Some proponents like John Parillo say to do cardio to improve nutrient delivery through improved cardiovascular mechanisms. Others will tell you to avoid it as its more taxing and is draining. If your nutrition is clean, I don’t think you need it. If your nutrition is less than stellar, then you need to work on improving it more than doing more cardio to burn off your shitty diet. Grub on healthy foods of good quality, and you will hardly gain any fat.

[quote]MaximusB wrote:
Some proponents like John Parillo say to do cardio to improve nutrient delivery through improved cardiovascular mechanisms. Others will tell you to avoid it as its more taxing and is draining. If your nutrition is clean, I don’t think you need it. If your nutrition is less than stellar, then you need to work on improving it more than doing more cardio to burn off your shitty diet. Grub on healthy foods of good quality, and you will hardly gain any fat.[/quote]
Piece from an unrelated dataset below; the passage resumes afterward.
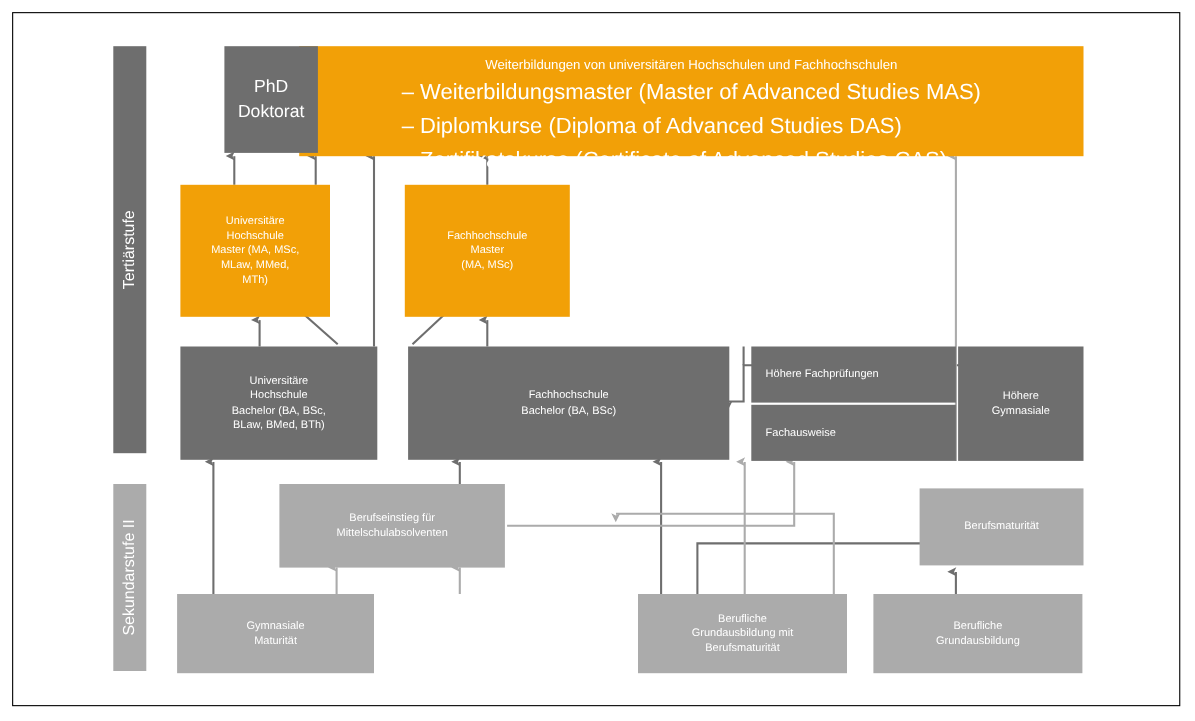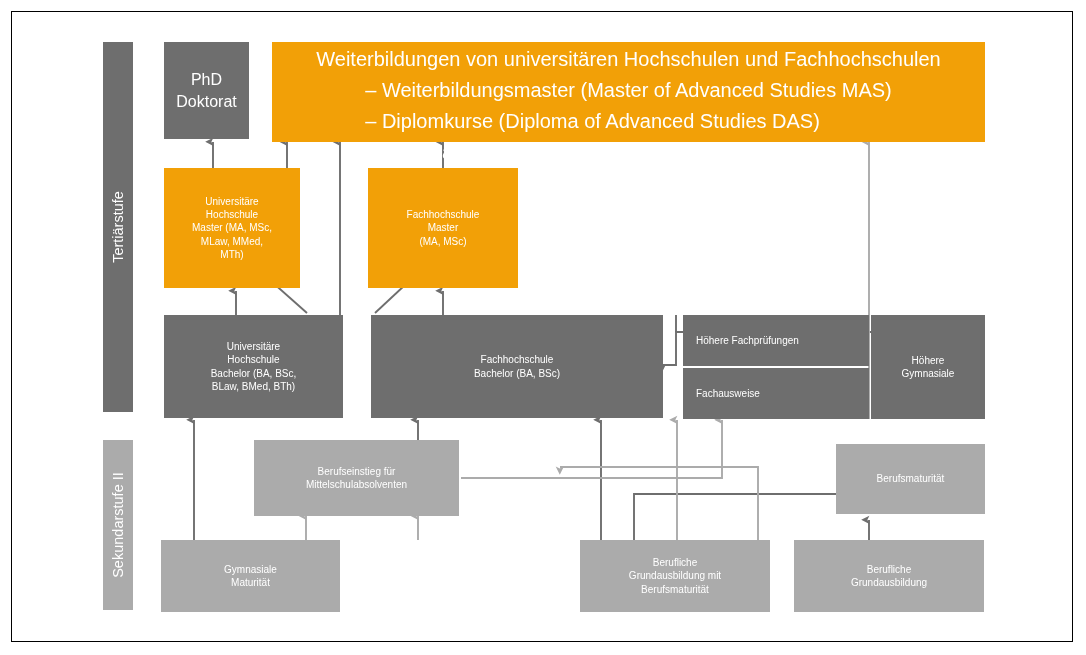"Weiterbildungen von universitären" .hdr-title { font-size: 20px -> 12px }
So if I eat 7000kcal of “quality food” I won’t gain any fat?

I think it’s more of a question of when to eat the right foods, rather than the all round quality of them. I eat a mixed diet - evenings I usually have better foods, sometimes it’s better during the day but as long as I’m eating my goal in calories that’s what is important.

As for cardio, if you are prone to gaining fat quite easily, I would make it a part of a bulk regardless of the quality of your food. This is also assuming you are eating enough to cover the cardio expenditure.

[quote]toby_w wrote:
I’d probably stay away from HIIT, as you don’t want to be too knackered from that to get in a decent weights session, however i’m sure moderate intensity intervals would burn a lot of energy and reduce any catabolic effects in your body (which I think the above post is getting at)[/quote]

I cycle straight to the gym from work for 25-35 minutes depending on intensity and my energy levels.

If you are eating enough food, energy is NOT going to be a problem. I still manage to have heavy sessions last 1-2 hours once I get to the gym.

do you’re cardio. its a great way to partition your food while bulking, prevent bloating and feel better. Oh ya, and a stronger cardiovascular system can move nutriants more efficiently. 20minutes interval training 3 or 4 days a week is plenty. Happy Bulking!